Interpretome, a new tool to explore your genomic dataJun 20th, 2011 | By Trey | Category: Featured, Learning, Tutorial
Interpretome is a tool created by a team at Stanford that allows individuals to explore their genomic data (currently from either 23andme or Lumigenix) in new ways. There are ways to explore your ancestry, health and drug response data. Additionally, there are some exercises to try out and a ‘SNP’ lookup tool. I’ve put together a short video tip to get you started. This will show you how to get your data from 23andme, get it into Interpretome and start exploring ancestry. I’ll do another 2 tips over the next couple weeks to further explore the tool (more ancestry and clinical). Additionally, Daniel at Genomes UnZipped and Blaine at Genetic Genealogist have both written up about it and you might want to check out those posts.

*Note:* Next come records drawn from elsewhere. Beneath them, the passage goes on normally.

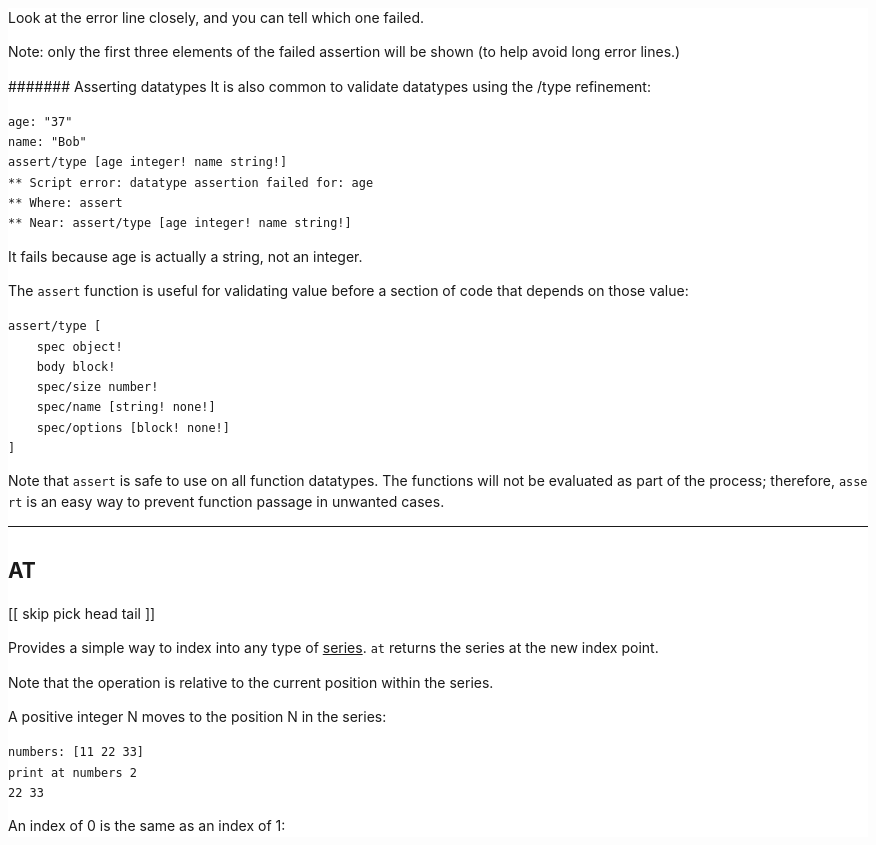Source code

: Look at the error line closely, and you can tell which one failed.

Note: only the first three elements of the failed assertion will be shown (to help avoid long error lines.)


####### Asserting datatypes
It is also common to validate datatypes using the /type refinement:


```rebol
age: "37"
name: "Bob"
assert/type [age integer! name string!]
** Script error: datatype assertion failed for: age
** Where: assert
** Near: assert/type [age integer! name string!]
```

It fails because age is actually a string, not an integer.

The `assert` function is useful for validating value before a section of code that depends on those value:


```rebol
assert/type [
    spec object!
    body block!
    spec/size number!
    spec/name [string! none!]
    spec/options [block! none!]
]
```

Note that `assert` is safe to use on all function datatypes. The functions will not be evaluated as part of the process; therefore, `assert` is an easy way to prevent function passage in unwanted cases.

------------------------------------------------------------------
## AT
[[ skip pick head tail ]]

Provides a simple way to index into any type of [series](https://www.rebol.com/r3/docs/concepts/series.html). `at` returns the series at the new index point.

Note that the operation is relative to the current position within the series.

A positive integer N moves to the position N in the series:


```rebol
numbers: [11 22 33]
print at numbers 2
22 33
```

An index of 0 is the same as an index of 1:
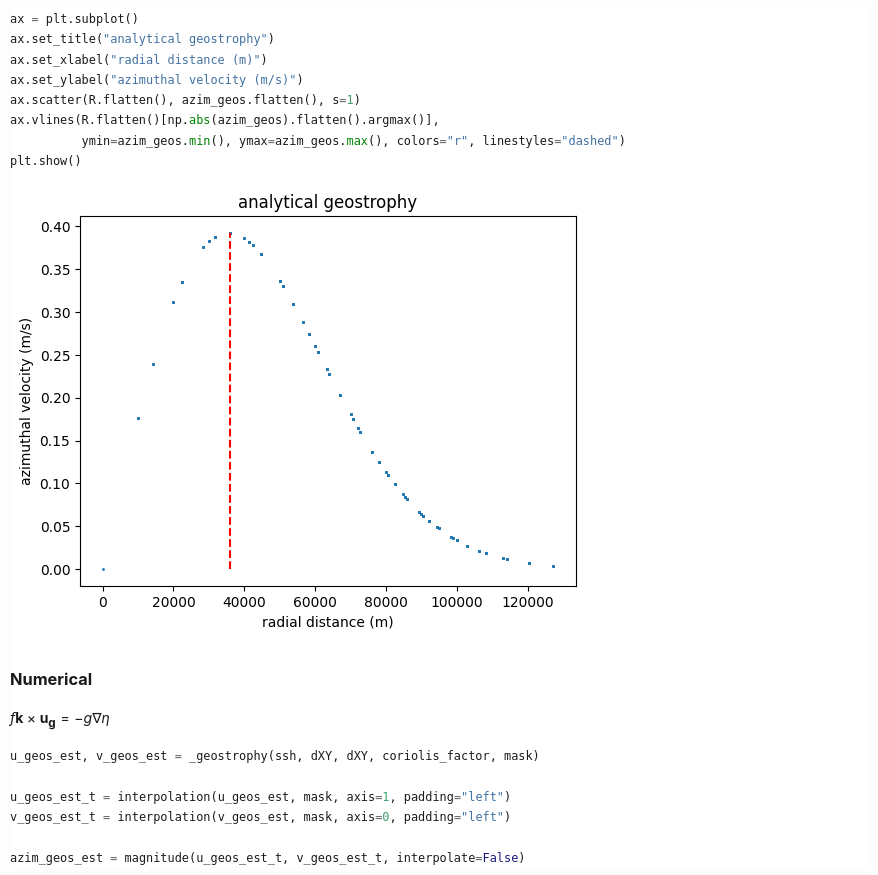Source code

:     



```python
ax = plt.subplot()
ax.set_title("analytical geostrophy")
ax.set_xlabel("radial distance (m)")
ax.set_ylabel("azimuthal velocity (m/s)")
ax.scatter(R.flatten(), azim_geos.flatten(), s=1)
ax.vlines(R.flatten()[np.abs(azim_geos).flatten().argmax()], 
          ymin=azim_geos.min(), ymax=azim_geos.max(), colors="r", linestyles="dashed")
plt.show()
```


    
![png](https://github.com/meom-group/jaxparrow/blob/main/notebooks/gaussian_eddy/output_12_0.png?raw=true)
    


### Numerical

$f\mathbf{k} \times \mathbf{u_g} = -g \nabla \eta$


```python
u_geos_est, v_geos_est = _geostrophy(ssh, dXY, dXY, coriolis_factor, mask)

u_geos_est_t = interpolation(u_geos_est, mask, axis=1, padding="left")
v_geos_est_t = interpolation(v_geos_est, mask, axis=0, padding="left")

azim_geos_est = magnitude(u_geos_est_t, v_geos_est_t, interpolate=False)
```
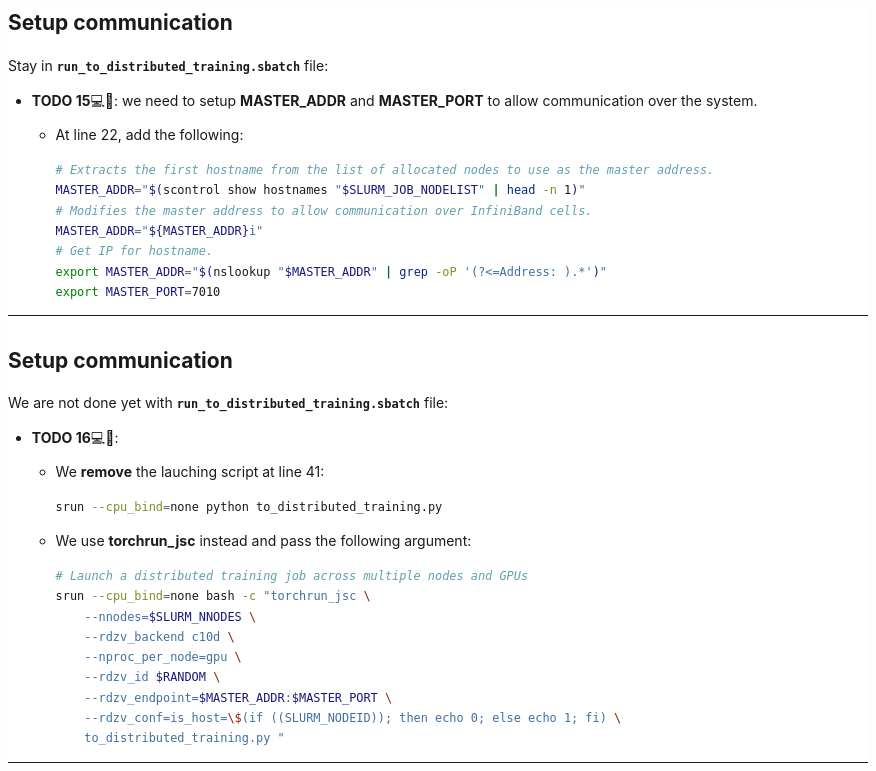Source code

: 
## Setup communication

Stay in **```run_to_distributed_training.sbatch```** file:

- **TODO 15**💻📝: we need to setup **MASTER_ADDR** and **MASTER_PORT** to allow communication over the system.

    - At line 22, add the following:

        ```bash
        # Extracts the first hostname from the list of allocated nodes to use as the master address.
        MASTER_ADDR="$(scontrol show hostnames "$SLURM_JOB_NODELIST" | head -n 1)"
        # Modifies the master address to allow communication over InfiniBand cells.
        MASTER_ADDR="${MASTER_ADDR}i"
        # Get IP for hostname.
        export MASTER_ADDR="$(nslookup "$MASTER_ADDR" | grep -oP '(?<=Address: ).*')"
        export MASTER_PORT=7010
        ```

---

## Setup communication

We are not done yet with **```run_to_distributed_training.sbatch```** file:

- **TODO 16**💻📝: 
    
    - We **remove** the lauching script at line 41:
    
        ```bash
        srun --cpu_bind=none python to_distributed_training.py 
        ```
    
    - We use **torchrun_jsc** instead and pass the following argument: 

        ```bash
        # Launch a distributed training job across multiple nodes and GPUs
        srun --cpu_bind=none bash -c "torchrun_jsc \
            --nnodes=$SLURM_NNODES \
            --rdzv_backend c10d \
            --nproc_per_node=gpu \
            --rdzv_id $RANDOM \
            --rdzv_endpoint=$MASTER_ADDR:$MASTER_PORT \
            --rdzv_conf=is_host=\$(if ((SLURM_NODEID)); then echo 0; else echo 1; fi) \
            to_distributed_training.py "
        ```

---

For the novice, much of the terminology used might be a bit opaque. It’s worth trying out though because you will learn more and also get a sense of the things that you can know from your genomic data and those that aren’t so clear.
To make it easier for the ‘rest of us,’ I’m going to explain some of the concepts and terminology in this blog post (focusing on ancestry for now):
PCA*: The “Principal Component Analysis” basically, in a sentence, attempts to place your genome in the geographic or ancestral context of many other genomes. Similar to what 23andMe’s global similarity analysis does, only it allows you to play around with the options.
Over the last decade there have been several projects to determine human diversity. These projects have taken genomic data from many different individuals from several populations. What the PCA analysis allows you to compare your genome to these and see where you fit. There are several sets population data to compare with. Some from the “Human Genome Diversity Project” and some are from “HapMap” (wikipedia article) or POPRES . Each of these are divided regionally.
You pick a region to compare to and a ‘resolution’ (pick the highest if you have a few moments to wait). For our purposes choose PC1 and PC2 axes.
Also, make sure you choose the ‘full descriptions” instead of the abbreviations when you are able. The population abbreviations can be useless. They don’t supply them for the HapMap populations, but you can see them here for the HapMap2 data, and here for the more recent (and in progress) HapMap 3 data.
You will notice from your analysis that your placement will change depending on the resolution, populations used and axes. The take home from this is that your placement is ‘fuzzy’ and you should take it as a guide, not gospel. If you are mixed race or of mixed geographic origins, the placement will not be precise. For example, a friend of mine is of mixed Arabic and Northern European heritage. PCA analysis puts him smack dab in the middle of Southern Europeans. From PCA analysis alone, he’d have a difficult time teasing apart his ancestry. It’s illustrative, not determinative.
Ancestry Painting: This is similar to the tool by the same name at 23andMe. As populations expand and migrate, there are genomic ‘signatures’ that are inherited and passed on. They are also lost. This tool looks for those signatures and attempts to determine which you’ve inherited from which population. You have a choice to compare with the HapMap 2 data (which looked at 3 basic populations, European, Asian -Japanese/Chinese- and African) or the more extensive (but not yet complete) HapMap 3 data that looked at 11 separate populations.
Again, as with above, you will need to realize some caveats. These ‘signatures’ can be lost over time depending on which half of the genome you inherited from your parents and which half they inherited from theirs and so forth. Basically, the rule of thumb is that signatures from 5-6 generations back will most likely be seen, further back the chance of that ‘signature’ being lost increases substantially. It doesn’t mean you don’t have that “Native American Great great grandmother,” it only means that her signature is gone. Here’s an example. We have an African ancestor in my maternal lineage. A signature of that heritage shows up for myself and my mother (same location on chromosome 8), but not for my brother. He didn’t get that segment of my mother’s chromosome when the egg was formed.
Also realize that the analysis can change depending on what options are chosen. If I do HapMap 2 using the default advanced settings, I get 100% European. Just a little tweaking of those settings and I get significant African heritage and a bit Asian (Native-American descended paternal grandmother). If I do HapMap 3, my chromosomal segments are placed with Italians and Gujarati Indians** in Houston, Texas. A bit of tweaking will get me the African ancestry in Southwest USA and the Gujarati Indians in Houston, Texas again.
Again, illustrative, even informative, not determinative.
*PCA is a non-trivial mathematical procedure
**I am 99.9% sure I have no Gujarati ancestors from the last 300 years.